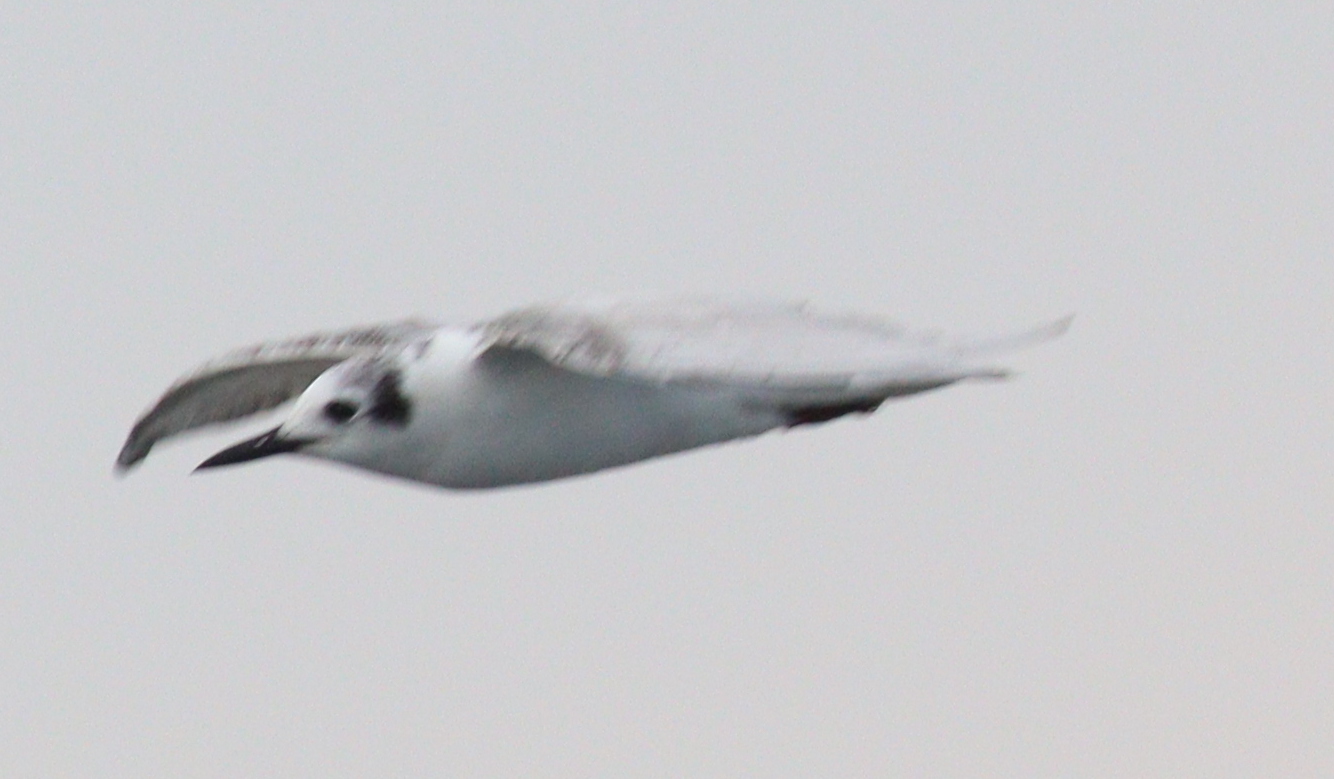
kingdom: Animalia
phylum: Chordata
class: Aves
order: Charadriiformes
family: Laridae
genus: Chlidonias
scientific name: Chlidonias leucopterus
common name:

□ □ □

Copy out the lines of the entries word for word, starting with the line containing "class: Aves" and running through the last line of the entries.

THE RESULT:
class: Aves
order: Charadriiformes
family: Laridae
genus: Chlidonias
scientific name: Chlidonias leucopterus
common name:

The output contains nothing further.